Notices on Grading [<<] [<] [>]
- The Autolab will enforce a proper amount of comments again!
- Make sure you add proper comments - about two every eight lines of code that you ADD. We will check this by hand.
- The Autolab will use -Wpedantic -Wall -Wextra -Werror -std=c89. You may NOT edit the Makefile!
How many lines of code I need to write? [<<] [<] [>]
Here is a summary of the solution code. The final row gives total lines inserted and deleted; a changed line counts as both an insertion and a deletion. However, there are many possible solutions and many of them may differ.
part1/assembler.c | 167 +++++++++++++++++++++++++++++++++++++++++++++++++++++++
part1/tables.c | 83 ++++++++++++++++++++++++++++
part1/tables.h | 2 +
part1/translate.c | 319 +++++++++++++++++++++++++++++++++++++++++++++++++++++++++++++++++++++++++++++++++++++++++++++++++++++++++
part1/translate_utils.c | 82 ++++++++++++++++++++++++++-
5 files changed, 651 insertions(+), 2 deletions(-)
Submission [<<] [<] [>]
- Create a text file autolab.txt. The first line has to be the name of your p1.1 project in gitlab. So p1.1_email1_email2.

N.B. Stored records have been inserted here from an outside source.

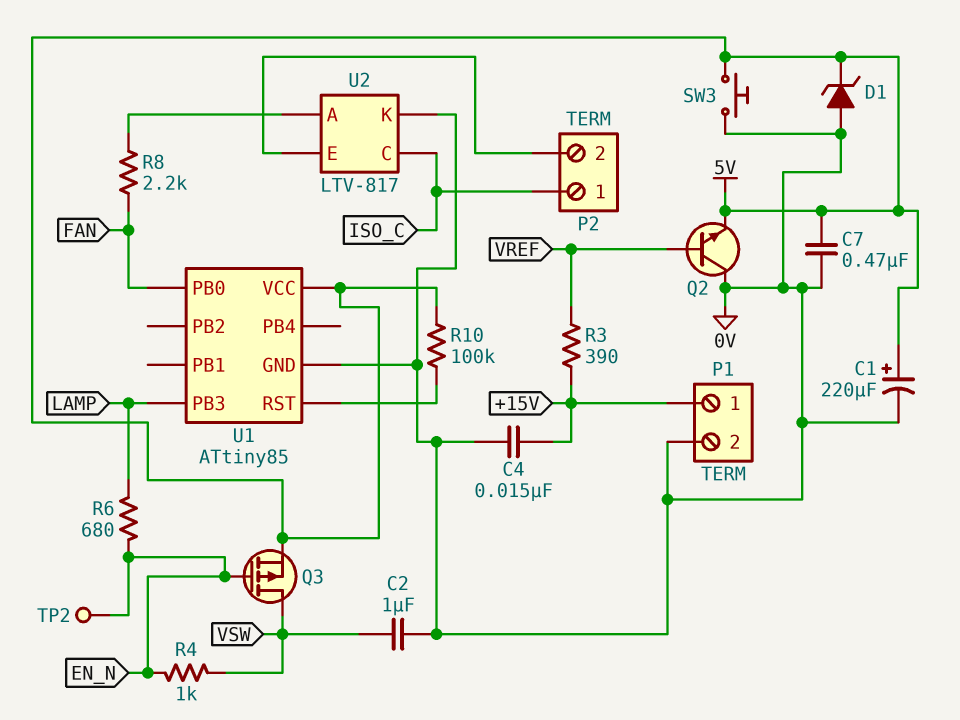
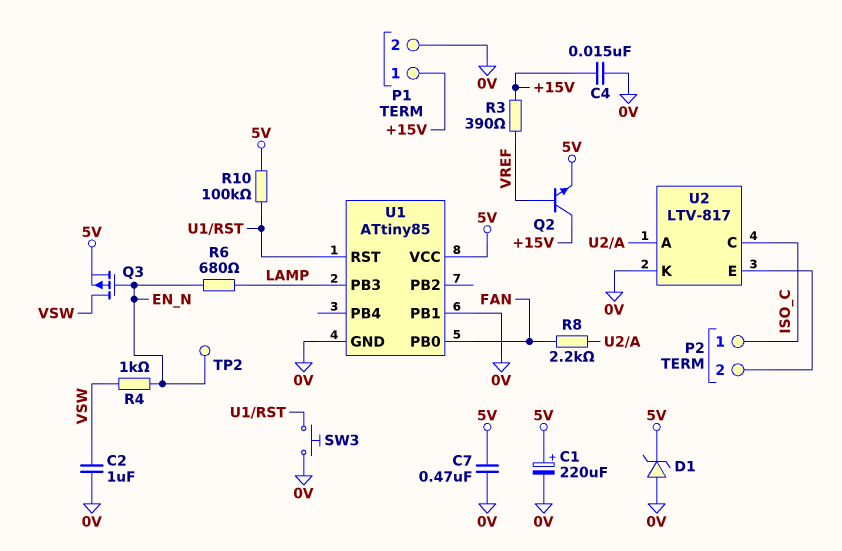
Q2: NPN (B VREF, C 0V, E 5V) -> NPN (B VREF, C +15V, E 5V)
SW3: button (0V, 5V) -> button (0V, U1/RST)
U1 pin PB1: none -> 0V

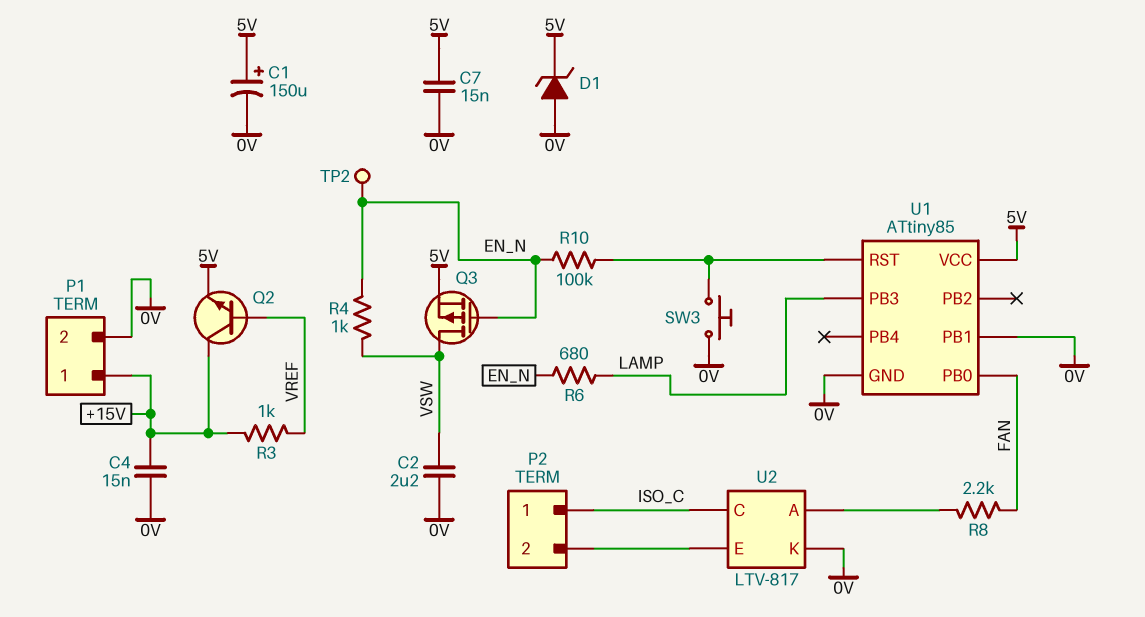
C1: 220uF (plus 5V, minus 0V) -> 150uF (plus 5V, minus 0V)
C2: 1uF (0V, VSW) -> 2.2uF (0V, VSW)
C7: 470nF (0V, 5V) -> 15nF (0V, 5V)
R3: 390 (+15V, VREF) -> 1k (+15V, VREF)
R10: 100k (5V, U1/RST) -> 100k (EN_N, U1/RST)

- The following lines have to contain a long, random secret. Commit and push to gitlab. We will test the length and randomness of this secret by running tar -cjf size.tar.bz2 autolab.txt.
- When you want to run the autograder in autolab, you have to upload your autolab.txt. Autolab will clone, from gitlab, the default branch (in most case is "main" branch), of the repo specified in the autolab.txt you uploaded and then continue grading only if all of these conditions are met:
- The autolab.txt you uploaded and the one in the clone repo are identical.
- The size of the generated size.tar.bz2 is at least 1000B.
- Only the files from the framework are present in the cloned repo.
- Autolab will replace all files except *.c, *.h with the framework versions before compiling your code.
Autolab Results [<<] [<]
tests 0-xx stands for results for pass 1. The cases are listed below.
Test Case Number | Point of Interest |
0-{00,03,04,05,07,08,12,13,15,17} | Complex |
0-{01,02} | Arithmetic calculation |
0-06 | Data |
0-09 | Immediates |
0-10 | Labels |
0-11 | Logic calculation |
0-14 | Error handling |
0-16 | Pseudo-instruction |
tests 1-xx stands for results for pass 2. The cases are listed below.
Test Case Number | Point of Interest |
1-{00,03,06,07,11} | Complex |
1-{01,02} | Arithmetic calculation |
1-04 | Comments |
1-05 | Data |
1-08 | Labels |
1-09 | Logic calculation |
1-10 | Error Handling |
tests x-xx-mem stands for memory leak detection test. All common tests are enforced with a memory leak detection test.